Wednesday, November 18, 2009

Does the Public Library Have the Right?

Today I came across a story about a book challenge in a public library in Kentucky. The scary part? It was a library staffer challenging the book. The situation is this: A library staffer in a county public library in Kentucky came across the graphic novel The League of Extraordinary Gentlemen, Volume IV: The Black Dossier in children's/YA section of the library. She felt that it had way too many sexual situations and was not suitable for children, so she took it to her director who disagreed and put the book back into circulation. Her next step to stop children from checking out the book was to check it out herself, and keep renewing it. This was working fine for almost a year until she went to renew it on September day and discovered that an 11 year old girl had requested the book. The library employee was so distressed that a child would want to read what she considered inappropriate material that she asked a colleague to override the hold (can we say invasion of privacy?!?!). The director found out about this and both women were fired from the library. You can read more about the story here.

I obviously find a number of things were distressing about this story. But the worst thing (to me) is that this woman took it upon herself to decide what is appropriate or inappropriate for children. Who gave her this right? No one, that's who. It is not up to the library, or the school, or the teacher, or the general public to decide what is or what is not okay for your child to read. The only person who can make that decision is the parent of the child in question. Another thing: the book in question had been purchased for the library, which means that it was reviewed and someone made a decision to buy it knowing that it was going in the children's/YA section. It also survived the first removal attempt by the library worker when the director had it put back on the shelf. If there had been a real concern, the book would have not survived this process.

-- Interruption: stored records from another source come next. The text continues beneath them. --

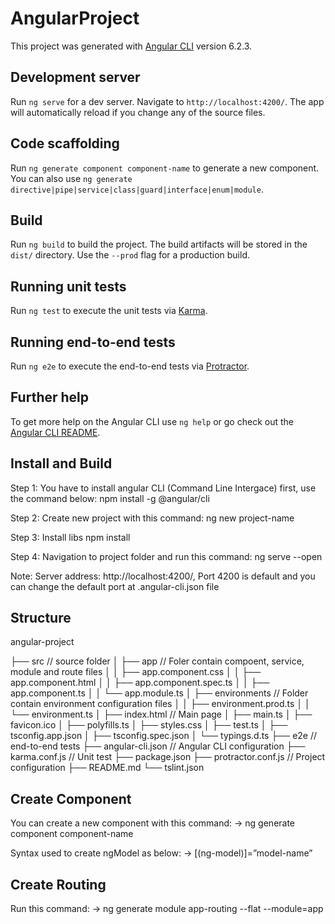 # AngularProject

This project was generated with [Angular CLI](https://github.com/angular/angular-cli) version 6.2.3.

## Development server

Run `ng serve` for a dev server. Navigate to `http://localhost:4200/`. The app will automatically reload if you change any of the source files.

## Code scaffolding

Run `ng generate component component-name` to generate a new component. You can also use `ng generate directive|pipe|service|class|guard|interface|enum|module`.

## Build

Run `ng build` to build the project. The build artifacts will be stored in the `dist/` directory. Use the `--prod` flag for a production build.

## Running unit tests

Run `ng test` to execute the unit tests via [Karma](https://karma-runner.github.io).

## Running end-to-end tests

Run `ng e2e` to execute the end-to-end tests via [Protractor](http://www.protractortest.org/).

## Further help

To get more help on the Angular CLI use `ng help` or go check out the [Angular CLI README](https://github.com/angular/angular-cli/blob/master/README.md).


## Install and Build
Step 1: You have to install angular CLI (Command Line Intergace) first, use the command below:
npm install -g @angular/cli

Step 2: Create new project with this command:
ng new project-name

Step 3: Install libs
npm install

Step 4: Navigation to project folder and run this command:
ng serve --open

Note: Server address: http://localhost:4200/, Port 4200 is default and you can change the default port at .angular-cli.json file


## Structure
angular-project

├── src // source folder
│   ├── app // Foler contain compoent, service, module and route files
│   │   ├── app.component.css
│   │   ├── app.component.html
│   │   ├── app.component.spec.ts
│   │   ├── app.component.ts
│   │   └── app.module.ts
│   ├── environments // Folder contain environment configuration files
│   │   ├── environment.prod.ts
│   │   └── environment.ts
│   ├── index.html // Main page
│   ├── main.ts
│   ├── favicon.ico
│   ├── polyfills.ts
│   ├── styles.css
│   ├── test.ts
│   ├── tsconfig.app.json
│   ├── tsconfig.spec.json
│   └── typings.d.ts
├── e2e  // end-to-end tests
├── angular-cli.json // Angular CLI configuration
├── karma.conf.js // Unit test
├── package.json
├── protractor.conf.js // Project configuration
├── README.md
└── tslint.json


## Create Component
You can create a new component with this command:
-> ng generate component component-name

Syntax used to create ngModel as below:
-> [(ng-model)]=”model-name”


## Create Routing
Run this command:
-> ng generate module app-routing --flat --module=app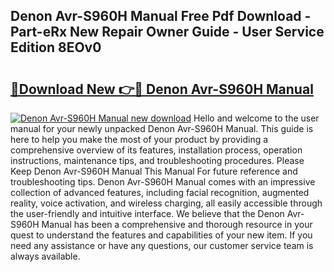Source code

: ## Denon Avr-S960H Manual Free Pdf Download - Part-eRx New Repair Owner Guide - User Service Edition 8EOv0

# <h2><a href="http://bc35081.oget.top/?id=Denon+Avr-S960H+Manual">🔗Download New 👉🔴 Denon Avr-S960H Manual</a></h2>

[![Denon Avr-S960H Manual new download](https://i.imgur.com/5g1atiW.png)](http://bc35081.oget.top/?id=Denon+Avr-S960H+Manual)
Hello and welcome to the user manual for your newly unpacked Denon Avr-S960H Manual. This guide is here to help you make the most of your product by providing a comprehensive overview of its features, installation process, operation instructions, maintenance tips, and troubleshooting procedures. Please Keep Denon Avr-S960H Manual This Manual For future reference and troubleshooting tips. Denon Avr-S960H Manual comes with an impressive collection of advanced features, including facial recognition, augmented reality, voice activation, and wireless charging, all easily accessible through the user-friendly and intuitive interface. We believe that the Denon Avr-S960H Manual has been a comprehensive and thorough resource in your quest to understand the features and capabilities of your new item. If you need any assistance or have any questions, our customer service team is always available.
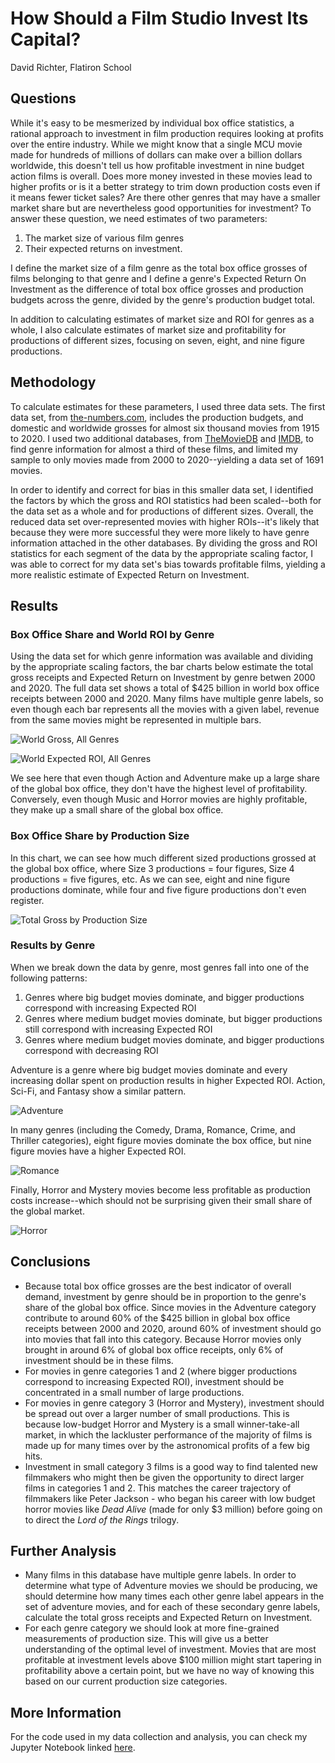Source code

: # How Should a Film Studio Invest Its Capital?
David Richter, Flatiron School

## Questions

While it's easy to be mesmerized by individual box office statistics, a rational approach to investment in film production requires looking at profits over the entire industry. While we might know that a single MCU movie made for hundreds of millions of dollars can make over a billion dollars worldwide, this doesn't tell us how profitable investment in nine budget action films is overall. Does more money invested in these movies lead to higher profits or is it a better strategy to trim down production costs even if it means fewer ticket sales? Are there other genres that may have a smaller market share but are nevertheless good opportunities for investment? To answer these question, we need estimates of two parameters: 

1. The market size of various film genres
2. Their expected returns on investment.

I define the market size of a film genre as the total box office grosses of films belonging to that genre and I define a genre's Expected Return On Investment as the difference of total box office grosses and production budgets across the genre, divided by the genre's production budget total.

In addition to calculating estimates of market size and ROI for genres as a whole, I also calculate estimates of market size and profitability for productions of different sizes, focusing on seven, eight, and nine figure productions. 

## Methodology

To calculate estimates for these parameters, I used three data sets. The first data set, from [the-numbers.com](https://www.the-numbers.com/), includes the production budgets, and domestic and worldwide grosses for almost six thousand movies from 1915 to 2020. I used two additional databases, from [TheMovieDB](https://www.themoviedb.org/) and [IMDB](https://www.imdb.com/), to find genre information for almost a third of these films, and limited my sample to only movies made from 2000 to 2020--yielding a data set of 1691 movies. 

In order to identify and correct for bias in this smaller data set, I identified the factors by which the gross and ROI statistics had been scaled--both for the data set as a whole and for productions of different sizes. Overall, the reduced data set over-represented movies with higher ROIs--it's likely that because they were more successful they were more likely to have genre information attached in the other databases. By dividing the gross and ROI statistics for each segment of the data by the appropriate scaling factor, I was able to correct for my data set's bias towards profitable films, yielding a more realistic estimate of Expected Return on Investment.

## Results

### Box Office Share and World ROI by Genre
Using the data set for which genre information was available and dividing by the appropriate scaling factors, the bar charts below estimate the total gross receipts and Expected Return on Investment by genre betwen 2000 and 2020. The full data set shows a total of $425 billion in world box office receipts between 2000 and 2020. Many films have multiple genre labels, so even though each bar represents all the movies with a given label, revenue from the same movies might be represented in multiple bars.

![World Gross, All Genres](images/world_gross_all_genres.png)

![World Expected ROI, All Genres](images/world_roi_all_genres.png)

We see here that even though Action and Adventure make up a large share of the global box office, they don't have the highest level of profitability. Conversely, even though Music and Horror movies are highly profitable, they make up a small share of the global box office.

### Box Office Share by Production Size

In this chart, we can see how much different sized productions grossed at the global box office, where Size 3 productions = four figures, Size 4 productions = five figures, etc. As we can see, eight and nine figure productions dominate, while four and five figure productions don't even register.

![Total Gross by Production Size](images/total_gross_by_production_size.png)

### Results by Genre

When we break down the data by genre, most genres fall into one of the following patterns:
1. Genres where big budget movies dominate, and bigger productions correspond with increasing Expected ROI
2. Genres where medium budget movies dominate, but bigger productions still correspond with increasing Expected ROI
3. Genres where medium budget movies dominate, and bigger productions correspond with decreasing ROI

Adventure is a genre where big budget movies dominate and every increasing dollar spent on production results in higher Expected ROI. Action, Sci-Fi, and Fantasy show a similar pattern. 

![Adventure](images/Adventure.png)

In many genres (including the Comedy, Drama, Romance, Crime, and Thriller categories), eight figure movies dominate the box office, but nine figure movies have a higher Expected ROI. 

![Romance](images/Romance.png)

Finally, Horror and Mystery movies become less profitable as production costs increase--which should not be surprising given their small share of the global market.

![Horror](images/Horror.png)

## Conclusions

- Because total box office grosses are the best indicator of overall demand, investment by genre should be in proportion to the genre's share of the global box office. Since movies in the Adventure category contribute to around 60% of the $425 billion in global box office receipts between 2000 and 2020, around 60% of investment should go into movies that fall into this category. Because Horror movies only brought in around 6% of global box office receipts, only 6% of investment should be in these films. 
- For movies in genre categories 1 and 2 (where bigger productions correspond to increasing Expected ROI), investment should be concentrated in a small number of large productions. 
- For movies in genre category 3 (Horror and Mystery), investment should be spread out over a larger number of small productions. This is because low-budget Horror and Mystery is a small winner-take-all market, in which the lackluster performance of the majority of films is made up for many times over by the astronomical  profits of a few big hits. 
- Investment in small category 3 films is a good way to find talented new filmmakers who might then be given the opportunity to direct larger films in categories 1 and 2. This matches the career trajectory of filmmakers like Peter Jackson - who began his career with low budget horror movies like *Dead Alive* (made for only $3 million) before going on to direct the *Lord of the Rings* trilogy.

## Further Analysis
- Many films in this database have multiple genre labels. In order to determine what type of Adventure movies we should be producing, we should determine how many times each other genre label appears in the set of adventure movies, and for each of these secondary genre labels, calculate the total gross receipts and Expected Return on Investment.
- For each genre category we should look at more fine-grained measurements of production size. This will give us a better understanding of the optimal level of investment. Movies that are most profitable at investment levels above $100 million might start tapering in profitability above a certain point, but we have no way of knowing this based on our current production size categories.

## More Information

For the code used in my data collection and analysis, you can check my Jupyter Notebook linked [here](https://github.com/DavidKRichter/dsc-film-project/blob/main/index.ipynb).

Do you think this library worker crossed the line? She and another colleague were fired for accesses records and removing a hold request on the book. Do you agree with the library board that firing these women was the right thing to do? I do, but I want to hear your opinion!

1 comment:

  1. Yes, I think it was the right thing to do to fire them. They don't have the right to force their values on the public. It's also kind of funny she targeted that one random book when the shelves are probably filled with material she would consider "inappropriate."